Try meats grilled a la plancha, tacos, homemade stews, sturdy mofongo (mashed and fried green plantain) or a Cuban sandwich of juicy roasted pork, ham, Swiss cheese, pickles and yellow mustard pressed crisp on French bread. There are juices and fresh fruit cups showered in chili spices, sugar-heavy Cuban coffee, snoballs and snacks. This is comfort food at its homey best, and there is much to try. Pace yourself; this journey is just beginning.

About a mile off the expressway, fresh pita bread is baking at Crescent Market. Well-stocked and neat-as-a-pin, the family-run market runs a pita-making operation in the back, turning out fresh, puffed loaves (the real deal!). There’s also an on-site Halal butcher, stunning and unique produce and 15 food aisles with rice, dried fruits, dairy, candies and gorgeous sticky, syrup-soaked baklava. Leave with a bag of warm, zataar-dusted flatbreads.

Crescent Market New Orleans
Making pita bread at Crescent Market. (©Isaac Arjonilla)

From there, head to Eclair Delicieux, neatly tucked in a tiny strip mall, food-spotting Latin and Vietnamese restaurants for future treks along the way. Chef Patty Dinh’s cases are full of gorgeous flan-topped cupcakes, waffle cookies, brûléed crêpe cakes or banana bread, nestled next to chocolates and loads of other innovative and interesting sweets.
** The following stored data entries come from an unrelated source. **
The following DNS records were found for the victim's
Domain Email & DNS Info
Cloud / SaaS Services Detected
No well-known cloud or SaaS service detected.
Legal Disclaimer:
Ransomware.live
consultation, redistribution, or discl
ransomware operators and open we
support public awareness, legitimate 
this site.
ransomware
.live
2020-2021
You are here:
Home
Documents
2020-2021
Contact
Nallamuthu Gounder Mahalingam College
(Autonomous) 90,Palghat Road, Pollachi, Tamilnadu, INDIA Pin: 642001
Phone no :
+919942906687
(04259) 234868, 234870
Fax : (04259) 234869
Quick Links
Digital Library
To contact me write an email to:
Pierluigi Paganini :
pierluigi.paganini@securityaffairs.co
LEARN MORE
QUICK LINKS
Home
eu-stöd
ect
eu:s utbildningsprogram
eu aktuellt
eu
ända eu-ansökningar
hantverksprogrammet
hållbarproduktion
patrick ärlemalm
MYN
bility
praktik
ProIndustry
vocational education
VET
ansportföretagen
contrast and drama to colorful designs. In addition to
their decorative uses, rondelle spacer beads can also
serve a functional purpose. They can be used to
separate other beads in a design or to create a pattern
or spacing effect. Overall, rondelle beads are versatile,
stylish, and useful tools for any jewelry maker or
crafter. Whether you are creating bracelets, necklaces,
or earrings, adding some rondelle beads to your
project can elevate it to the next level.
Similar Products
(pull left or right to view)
Chef Patty Dinh, keeper of the flame at Eclair Delicieux. (©Isaac Arjonilla)

Not far away, rising from the earth like a cement phoenix, is the expansive building that houses Hong Kong Market. A tour of this place is a global food adventure. Pass through the giant sliding-glass doors, grab a handbasket and head to the right toward the deli.
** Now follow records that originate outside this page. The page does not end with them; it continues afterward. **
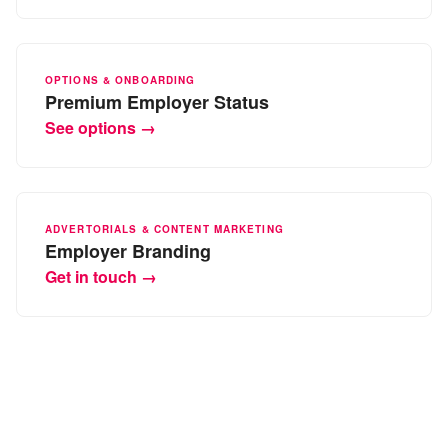
OPTIONS & ONBOARDING
Premium Employer Status
See options →
ADVERTORIALS & CONTENT MARKETING
Employer Branding
Get in touch →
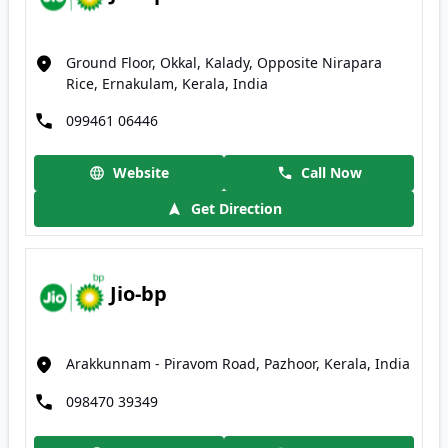
Ground Floor, Okkal, Kalady, Opposite Nirapara
Rice, Ernakulam, Kerala, India
099461 06446
Website
Call Now
Get Direction
Jio-bp
Arakkunnam - Piravom Road, Pazhoor, Kerala, India
098470 39349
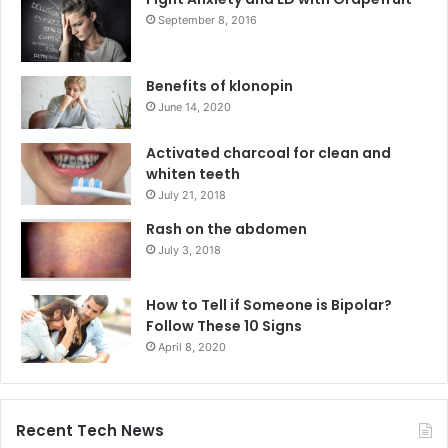
September 8, 2016
Benefits of klonopin
June 14, 2020
Activated charcoal for clean and
whiten teeth
July 21, 2018
Rash on the abdomen
July 3, 2018
How to Tell if Someone is Bipolar?
Follow These 10 Signs
April 8, 2020
Recent Tech News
Gawk at the barbecued duck and other cooked meats, wander among the packaged foodstuffs and steamed rice-flour buns and aisle after aisle of kitchen gadgets, cans, jars and bottled goods from across several continents, before hitting the wild snacks/sweets section, the vast produce department with intriguing fruits and vegetables, a forest of herbs and a mini café selling tiny Vietnamese banh xeo (stuffed crepes). Plan to be here a while, but save room…there’s more. 

Hong Kong Market New Orleans
The wild world of fruit drinks at Hong Kong Market. (©Isaac Arjonilla)

Just alongside the Mississippi River, truly on its west bank, is Algiers Point, an old, venerated neighborhood that has long been dotted with great architecture, cafés, bars and coffee shops. Missing until now has been a market.

Several months in, Faubourg Fresh Market broaches the grocery store game, albeit gently. The stash is predominately locally sourced meats, breads, jams, spices, pickles and some prepared foods (get anything from the Thali Llama), mixed in with some usual grocery goods. A continuing work in progress, the number of stocked items grows daily, and the addition of locally made soaps and other crafts makes for neighborhood-market magic.

Faubourg Fresh Market New Orleans
Locally roasted coffee at Faubourg Fresh Market. (©Isaac Arjonilla)

Go east for a trip across the river to New Orleans’ Westbank, and explore the broad food heritage that makes up the city’s cultural gumbo. Stir the pot, shop the markets, eat the food. Fork in hand, laissez les bons temps rouler.